In the K-th Number problem statement, what is the maximum value allowed for m?

**Excerpted passage**:
---*---

K-th Number

K-th Number

Time Limit: 20000MS		Memory Limit: 65536K
Case Time Limit: 2000MS

Description

You are working for Macrohard company in data structures department. After failing your previous task about key insertion you were asked to write a new data structure that would be able to return quickly k-th order statistics in the array segment. 
That is, given an array a[1...n] of different integer numbers, your program must answer a series of questions Q(i, j, k) in the form: "What would be the k-th number in a[i...j] segment, if this segment was sorted?" 
For example, consider the array a = (1, 5, 2, 6, 3, 7, 4). Let the question be Q(2, 5, 3). The segment a[2...5] is (5, 2, 6, 3). If we sort this segment, we get (2, 3, 5, 6), the third number is 5, and therefore the answer to the question is 5.

Input

The first line of the input file contains n --- the size of the array, and m --- the number of questions to answer (1 <= n <= 100 000, 1 <= m <= 5 000). 
The second line contains n different integer numbers not exceeding 10⁹ by their absolute values --- the array for which the answers should be given. 
The following m lines contain question descriptions, each description consists of three numbers: i, j, and k (1 <= i <= j <= n, 1 <= k <= j - i + 1) and represents the question Q(i, j, k).

Output

For each question output the answer to it --- the k-th number in sorted a[i...j] segment.

Sample Input

7 3
1 5 2 6 3 7 4
2 5 3
4 4 1
1 7 3

Sample Output

5
6
3

Hint

This problem has huge input,so please use c-style input(scanf,printf),or you may got time limit exceed.

---*---

**Supplied data**:
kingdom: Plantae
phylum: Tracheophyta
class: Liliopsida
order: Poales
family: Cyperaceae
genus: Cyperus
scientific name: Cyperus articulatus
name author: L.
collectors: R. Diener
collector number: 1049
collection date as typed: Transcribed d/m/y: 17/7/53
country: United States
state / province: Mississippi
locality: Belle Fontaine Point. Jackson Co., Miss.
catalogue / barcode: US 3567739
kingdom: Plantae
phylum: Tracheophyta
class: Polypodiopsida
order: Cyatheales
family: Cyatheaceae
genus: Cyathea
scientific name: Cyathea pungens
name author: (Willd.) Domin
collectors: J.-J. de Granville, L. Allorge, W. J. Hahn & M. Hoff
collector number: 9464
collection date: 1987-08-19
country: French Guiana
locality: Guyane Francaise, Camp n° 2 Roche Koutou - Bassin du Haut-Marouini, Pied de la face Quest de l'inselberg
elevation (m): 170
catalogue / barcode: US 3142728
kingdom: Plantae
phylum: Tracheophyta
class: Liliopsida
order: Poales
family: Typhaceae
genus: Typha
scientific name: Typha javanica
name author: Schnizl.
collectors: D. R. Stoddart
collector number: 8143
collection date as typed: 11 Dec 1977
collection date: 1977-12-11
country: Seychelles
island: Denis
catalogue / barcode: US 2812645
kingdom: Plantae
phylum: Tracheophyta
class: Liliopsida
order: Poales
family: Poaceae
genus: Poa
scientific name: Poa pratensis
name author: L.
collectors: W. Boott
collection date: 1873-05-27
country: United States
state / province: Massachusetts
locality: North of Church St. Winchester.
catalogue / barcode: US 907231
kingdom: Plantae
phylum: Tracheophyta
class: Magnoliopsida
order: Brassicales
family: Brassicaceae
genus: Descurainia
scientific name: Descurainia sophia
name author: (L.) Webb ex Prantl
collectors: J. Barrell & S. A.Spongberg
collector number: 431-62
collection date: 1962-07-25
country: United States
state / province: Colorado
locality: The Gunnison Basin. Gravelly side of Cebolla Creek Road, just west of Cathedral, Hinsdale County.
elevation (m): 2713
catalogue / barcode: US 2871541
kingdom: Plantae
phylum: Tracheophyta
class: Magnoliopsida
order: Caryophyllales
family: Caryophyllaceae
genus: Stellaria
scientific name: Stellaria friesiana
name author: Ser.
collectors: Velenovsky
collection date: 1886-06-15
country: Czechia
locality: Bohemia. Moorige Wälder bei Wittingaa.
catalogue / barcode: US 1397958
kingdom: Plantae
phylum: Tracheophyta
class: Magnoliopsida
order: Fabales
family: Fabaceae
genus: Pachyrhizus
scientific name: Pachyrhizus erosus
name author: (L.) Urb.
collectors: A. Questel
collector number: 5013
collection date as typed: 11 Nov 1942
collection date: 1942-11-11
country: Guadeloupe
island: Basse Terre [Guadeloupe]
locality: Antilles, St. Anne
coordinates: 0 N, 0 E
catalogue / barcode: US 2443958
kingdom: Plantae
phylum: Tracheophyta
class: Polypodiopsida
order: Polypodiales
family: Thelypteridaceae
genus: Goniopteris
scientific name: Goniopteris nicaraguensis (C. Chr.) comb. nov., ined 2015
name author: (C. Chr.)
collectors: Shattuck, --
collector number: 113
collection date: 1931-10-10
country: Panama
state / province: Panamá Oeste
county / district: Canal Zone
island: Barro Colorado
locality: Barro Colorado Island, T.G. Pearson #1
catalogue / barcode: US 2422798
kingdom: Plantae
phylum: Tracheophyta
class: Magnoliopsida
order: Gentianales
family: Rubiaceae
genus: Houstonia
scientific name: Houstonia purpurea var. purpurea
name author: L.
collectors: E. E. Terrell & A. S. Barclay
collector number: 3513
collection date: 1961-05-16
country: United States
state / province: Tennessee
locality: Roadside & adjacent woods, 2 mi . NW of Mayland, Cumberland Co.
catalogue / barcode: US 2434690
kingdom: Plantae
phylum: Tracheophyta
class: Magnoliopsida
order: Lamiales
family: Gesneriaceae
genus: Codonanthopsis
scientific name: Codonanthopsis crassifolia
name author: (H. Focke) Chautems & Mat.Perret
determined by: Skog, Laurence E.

---*---

**Response to the exercise**:
5 000